Aucune de ces dimensions ne peut absorber les autres. Un médecin coordonnateur principalement mobilisé pour des prescriptions individuelles ne remplit pas nécessairement sa mission institutionnelle. À l’inverse, un médecin cantonné à des réunions sans contact clinique peut perdre la connaissance concrète des besoins des résidents. Le statut unique tient précisément à cet équilibre.

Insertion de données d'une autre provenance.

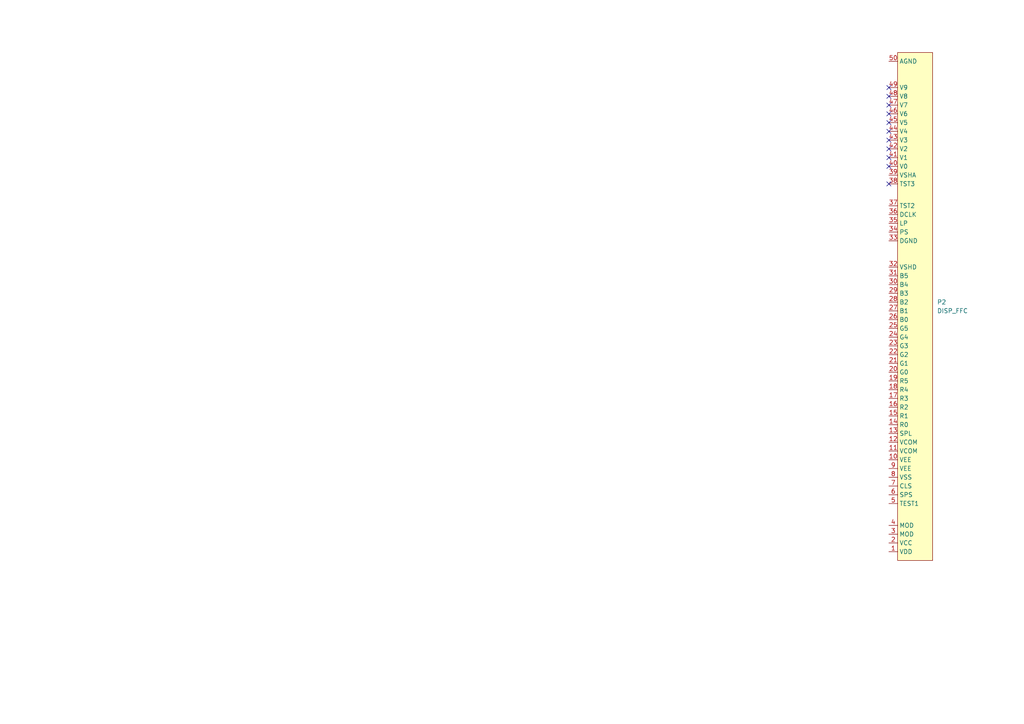
<source format=kicad_sch>
(kicad_sch
	(version 20250114)
	(generator "eeschema")
	(generator_version "9.0")
	(uuid "a10f4e2c-b6c3-49af-aea9-a6bf316ae9c0")
	(paper "A4")
	
	(no_connect
		(at 257.81 40.64)
		(uuid "282c763f-07d2-4091-a2c6-34902923485f")
	)
	(no_connect
		(at 257.81 48.26)
		(uuid "3a960bac-c006-449c-8902-0b2eb00e765a")
	)
	(no_connect
		(at 257.81 33.02)
		(uuid "5965ca95-0d27-4d75-9ddb-bcf3de1aaec8")
	)
	(no_connect
		(at 257.81 38.1)
		(uuid "676dc0f9-266d-4325-b4a1-2efae7ff411c")
	)
	(no_connect
		(at 257.81 35.56)
		(uuid "87294f49-6027-4fee-ad0e-9802790e0eac")
	)
	(no_connect
		(at 257.81 43.18)
		(uuid "8b6d61f8-dfc2-40c7-8a82-7e5a3ce7284e")
	)
	(no_connect
		(at 257.81 45.72)
		(uuid "95975188-b03a-4f1e-9c43-0fedf6cff887")
	)
	(no_connect
		(at 257.81 30.48)
		(uuid "9a0e0e41-44c1-4a34-a38e-7ded0acfad94")
	)
	(no_connect
		(at 257.81 53.34)
		(uuid "d5a49bcf-2380-42c7-9985-146e71243696")
	)
	(no_connect
		(at 257.81 25.4)
		(uuid "f14072fb-1c1d-4118-91fe-f7cff7c59827")
	)
	(no_connect
		(at 257.81 27.94)
		(uuid "f8d60955-ef3c-4280-83c8-bd3b45a24145")
	)
	(symbol
		(lib_id "gbc_display:DISP_FFC")
		(at 265.43 55.88 0)
		(unit 1)
		(exclude_from_sim no)
		(in_bom yes)
		(on_board yes)
		(dnp no)
		(fields_autoplaced yes)
		(uuid "9d463c57-718d-43d4-8702-dffa66605ec1")
		(property "Reference" "P2"
			(at 271.78 87.6299 0)
			(effects
				(font
					(size 1.27 1.27)
				)
				(justify left)
			)
		)
		(property "Value" "DISP_FFC"
			(at 271.78 90.1699 0)
			(effects
				(font
					(size 1.27 1.27)
				)
				(justify left)
			)
		)
		(property "Footprint" ""
			(at 265.43 55.88 0)
			(effects
				(font
					(size 1.27 1.27)
				)
				(hide yes)
			)
		)
		(property "Datasheet" ""
			(at 265.43 55.88 0)
			(effects
				(font
					(size 1.27 1.27)
				)
				(hide yes)
			)
		)
		(property "Description" ""
			(at 265.43 55.88 0)
			(effects
				(font
					(size 1.27 1.27)
				)
				(hide yes)
			)
		)
		(pin "40"
			(uuid "829f67e2-4dfd-4c9d-8b94-788dbb415c43")
		)
		(pin "10"
			(uuid "61dec824-b70d-44ba-b8a0-a833dcf8402f")
		)
		(pin "18"
			(uuid "01fa549e-8692-43a5-b728-2a7e52fe6531")
		)
		(pin "29"
			(uuid "c389d060-8790-4520-8927-951288c01eab")
		)
		(pin "38"
			(uuid "9069f28f-2501-40c6-a250-cd4f4db7cd4b")
		)
		(pin "16"
			(uuid "95911039-6ba7-46e8-aa0c-1b5570a4f9f2")
		)
		(pin "14"
			(uuid "9c85d59f-1f71-4bcb-b0f0-3685b9f8853d")
		)
		(pin "34"
			(uuid "d40d310f-b00f-4e21-9b39-5268deb8088e")
		)
		(pin "21"
			(uuid "f2d46232-13b4-4774-b894-fa7deb8b87e8")
		)
		(pin "2"
			(uuid "5b50e11b-89a2-4e33-9135-274ef90fe3be")
		)
		(pin "5"
			(uuid "b79309b6-c5b6-4cb8-b222-634f297f290f")
		)
		(pin "35"
			(uuid "842a25b8-06af-4d71-b1e2-8fe585960f32")
		)
		(pin "45"
			(uuid "7ca3a7f3-f021-447f-a4f5-93dc3b6fe518")
		)
		(pin "46"
			(uuid "0f17cbcd-0a78-4d03-90d3-3556279d86f6")
		)
		(pin "4"
			(uuid "041b0be4-c64c-404c-bb18-8e29dd50545a")
		)
		(pin "39"
			(uuid "f8d76c00-29e0-4d51-9d02-b0d3503b9460")
		)
		(pin "42"
			(uuid "74e9b842-3014-46d4-83fb-d04aaf153d62")
		)
		(pin "37"
			(uuid "9dc763f9-de3f-457e-86a6-f5feb654c70c")
		)
		(pin "44"
			(uuid "db210c99-2507-4b0e-b2f5-6042b1fd2b23")
		)
		(pin "1"
			(uuid "db1f5750-160c-4cb6-a87e-d9593213154e")
		)
		(pin "13"
			(uuid "87fa3925-7f07-4ef3-936c-9b7fae80f689")
		)
		(pin "15"
			(uuid "76da3137-3c92-4a5a-b6b8-07003aafff49")
		)
		(pin "12"
			(uuid "af1bc68e-a605-4877-a107-597be8a51657")
		)
		(pin "36"
			(uuid "e7fbeee2-2d8c-4cec-b002-7c121caee521")
		)
		(pin "41"
			(uuid "f02a3c06-3eb0-422d-b311-5f5d517ced4f")
		)
		(pin "17"
			(uuid "fe94416f-52d9-4145-8b4b-4d0748267a65")
		)
		(pin "27"
			(uuid "8345f79c-7313-433a-9f49-7688c02b329e")
		)
		(pin "43"
			(uuid "dddb7f6d-6e00-4cbc-a03b-6e1804681d14")
		)
		(pin "32"
			(uuid "201bd50b-8987-43b4-80ce-4b9ab233ba9e")
		)
		(pin "19"
			(uuid "60e59d21-cb7b-4c68-8821-85613822824b")
		)
		(pin "11"
			(uuid "99bb9ca2-7e97-404e-8ba1-f8c1ab55962d")
		)
		(pin "20"
			(uuid "2e56ebee-1797-457f-908b-501602fb8e5e")
		)
		(pin "3"
			(uuid "542b8338-121d-4504-adb3-d6171593c5b7")
		)
		(pin "47"
			(uuid "857e2f05-83cf-4e17-8ac3-58387e40bcb0")
		)
		(pin "48"
			(uuid "0b8f0694-e1b8-48d9-94b6-91e10b0c081b")
		)
		(pin "49"
			(uuid "55735738-4f65-4c68-84ca-4e3f38331c02")
		)
		(pin "50"
			(uuid "de08c7b7-148f-4433-b99c-7c4e04ddaca1")
		)
		(pin "23"
			(uuid "c212feb8-5e6a-4c4c-b084-009243dc4992")
		)
		(pin "22"
			(uuid "6dfdacbf-f211-4b87-b625-c8973b45d2f7")
		)
		(pin "24"
			(uuid "1910f3b5-0388-43ae-bf1e-eb1c1e219510")
		)
		(pin "6"
			(uuid "2dec5cd8-dcad-4942-b070-7831b3f0c54a")
		)
		(pin "26"
			(uuid "a92dea2f-0b43-43db-9232-38180a7ce288")
		)
		(pin "28"
			(uuid "2228017d-78c8-481b-a6d4-5c60289d3d76")
		)
		(pin "31"
			(uuid "1502bee0-c3d2-4c17-b476-7e890788fba4")
		)
		(pin "8"
			(uuid "400923f2-9474-4dae-a015-afa189877fc3")
		)
		(pin "25"
			(uuid "00ae7865-5ee8-4a8a-afdc-d9e92157cdcf")
		)
		(pin "33"
			(uuid "1d96a125-f07f-4f45-8dde-ef4ffef150ad")
		)
		(pin "7"
			(uuid "75cddf72-54a8-4ed1-8b92-520452ecb2c8")
		)
		(pin "9"
			(uuid "3fdd965e-6b43-4490-89a1-8b3183237cf1")
		)
		(pin "30"
			(uuid "00ecd0af-297a-48f9-83a7-d08c35c74efb")
		)
		(instances
			(project "opengbc-pcb"
				(path "/3a870878-1e85-4537-97d1-09e5db9009a0/c4a329d8-d5ce-4d4d-ae4b-d07fca2cf265"
					(reference "P2")
					(unit 1)
				)
			)
		)
	)
)

</source>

Une fonction médicale, mais pas une direction médicale

Le rôle du médecin coordonnateur en EHPAD repose finalement sur une séparation nette des responsabilités. Le directeur dirige l’établissement. Le médecin coordonnateur organise la cohérence médicale et gériatrique. L’IDEC coordonne les soins infirmiers et le fonctionnement des équipes. Le médecin traitant assure le suivi du résident selon le choix de celui-ci.

Le décret du 4 septembre 2025 ne supprime pas cette distinction. Il la rend plus précise en reconnaissant la possibilité d’un suivi médical direct, en imposant la séparation des temps de travail et en ajoutant une qualification gériatrique aux diplômes requis. Il prévoit également une réponse temporaire aux difficultés de présence avec la télécoordination, sous information préalable de l’ARS.

Les points de vigilance sont donc identifiables: qualification, contrat, temps de présence, articulation avec l’IDEC, fonctionnement de la commission de coordination gériatrique et respect du choix médical du résident. C’est sur cette architecture, et non sur le seul titre du poste, que se mesure la réalité du rôle du médecin coordonnateur dans un EHPAD.

Questions fréquentes

Quel est le rôle d’un médecin coordonnateur en EHPAD ?
Il contribue à la cohérence médicale et gériatrique de l’établissement, participe au projet de soins et coordonne les professionnels médicaux et paramédicaux. Il ne dirige pas l’EHPAD et ne remplace pas automatiquement le médecin traitant des résidents.
Le médecin coordonnateur peut-il être le médecin traitant d’un résident ?
Oui, il peut assurer le suivi médical et prescrire pour les résidents qui le souhaitent. Le choix du résident reste déterminant et cette activité doit être séparée de son temps de coordination collective.
Le médecin coordonnateur peut-il exercer aussi comme directeur d’EHPAD ?
Non. Le cumul des fonctions de médecin coordonnateur et de directeur d’EHPAD est strictement incompatible.
Quelles qualifications faut-il pour devenir médecin coordonnateur en EHPAD ?
Le médecin doit disposer d’une compétence gériatrique identifiable, notamment au moyen des qualifications prévues par le cadre réglementaire. Le diplôme interuniversitaire national de médecine de la personne âgée fait partie des qualifications ajoutées par le décret du 4 septembre 2025, et un médecin recruté sans diplôme gériatrique requis dispose de trois ans après son embauche pour satisfaire aux exigences de qualification.
La télécoordination d’un médecin coordonnateur est-elle possible en EHPAD ?
Oui, mais seulement de manière temporaire lorsque le temps de présence requis sur site ne peut pas être assuré. L’Agence régionale de santé doit en être informée au préalable.